Despite this, however, secretaries Tom Vilsack and Sylvia Mathews Burwell (of the USDA and H&HS, respectively) recently co-authored a blog post titled “Giving You the Tools You Need to Make Healthy Choices,” the presumable goal of which was to trumpet the imminent release of the 2015 DGAs. But in a textbook example of burying the lede, the authors waited until paragraph five of their seven-paragraph post to disclose the only bit of bona fide news to be found therein: That even though they believe “issues of the environment and sustainability [to be] critically important,” they “do not believe that the 2015 DGAs are the appropriate vehicle for this important policy conversation.”
Translation from the original Weasel-ese: Sorry to have gotten your hopes up, everybody. But Big Ag paid us a visit, and it made us … uh … well, let’s say “re-consider” the wisdom of officially linking human health to a sustainable food policy.
At least that’s what many assume: At some point between February and that post, the secretaries must have heard an argument that—to their minds, at least—won out over the concerns of their hand-selected experts, or of the public, for that matter. (According to one analysis, of the nearly 30,000 public comments made during the DGAs’ public-comment period, three-fourths of them support the sustainability route.)
Judging from the tone of satisfaction evident in recent commentary from Big Ag bigwigs and their friends in Congress, pressure from the livestock and meat-processing industries was sufficient to override the pleas of the people, the DGA committee, and the hundreds of environmental groups, public-health organizations, and experts who signed this open letter to Vilsack and Burwell in February. After the announcement, an elected official from Missouri, Representative Vicky Hartzler, even tried pulling off the neat Orwellian trick of framing the decision in terms suggesting the complete opposite of what had actually happened. “I’m very excited,” she said, “that the guidelines are going to be science-based and not include issues of sustainability.”
Previously, Hartzler—who’s quick to point out that she taught nutritional science for more than a decade—said she found the sustainability-related recommendations to be “appalling,” singling out “the suggestion that a quality source of protein like red meat shouldn’t be a part of a healthy diet” as particularly disturbing to her, personally.
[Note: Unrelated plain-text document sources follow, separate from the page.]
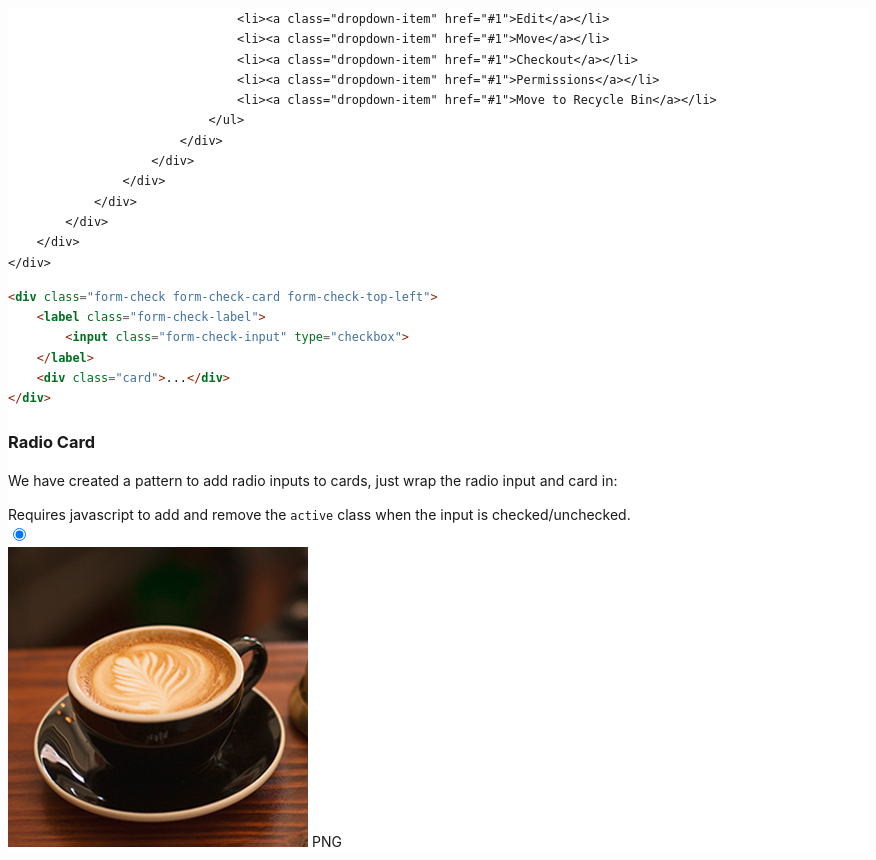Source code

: 									<li><a class="dropdown-item" href="#1">Edit</a></li>
									<li><a class="dropdown-item" href="#1">Move</a></li>
									<li><a class="dropdown-item" href="#1">Checkout</a></li>
									<li><a class="dropdown-item" href="#1">Permissions</a></li>
									<li><a class="dropdown-item" href="#1">Move to Recycle Bin</a></li>
								</ul>
							</div>
						</div>
					</div>
				</div>
			</div>
		</div>
	</div>
</div>

```html
<div class="form-check form-check-card form-check-top-left">
    <label class="form-check-label">
        <input class="form-check-input" type="checkbox">
    </label>
    <div class="card">...</div>
</div>
```

</article>

<article>

### Radio Card

<p>We have created a pattern to add radio inputs to cards, just wrap the radio input and card in:</p>

<div class="alert alert-warning">
	Requires javascript to add and remove the <code>active</code> class when the input is checked/unchecked.
</div>

<div class="row">
	<div class="col-4">
		<div class="active card-type-asset form-check form-check-card form-check-top-left image-card">
			<label class="form-check-label">
				<input checked class="form-check-input" name="cardRadios1" type="radio" value="cardOption1">
			</label>
			<div class="card">
				<div class="aspect-ratio card-item-first">
					<img alt="thumbnail" class="aspect-ratio-item-center-middle aspect-ratio-item-fluid" src="/images/thumbnail_coffee.jpg">
					<span class="sticker sticker-bottom-left sticker-warning">PNG</span>
				</div>
				<div class="card-body">
					<div class="card-row">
That, of course, was not even remotely what the committee was suggesting. But apparently, extraordinary overstatement in the defense of beef producers is no vice. Rather than engage in this important debate on honest terms, Hartzler (and others) would rather caricature advocates for a dietary shift toward more plant-based proteins as scolding prohibitionists: an insurrectionist army of vegetarian Carrie Nations, hell-bent on taking away the right of patriotic Americans to enjoy a hot dog during their Fourth of July barbecues.
In point of fact, the science is indisputably on the side of those who are arguing for such a shift. And it’s the folks on the other side who are distorting the issue—and playing politics with it. But credit where credit is due: These folks are very, very good at playing politics. So good, in fact, that they managed to outmaneuver the general public and the scientific community to get their way on this one.
Oh well. I guess there’s always 2020. Grass-fed, locally sourced, organic-beef cheeseburger, here I come.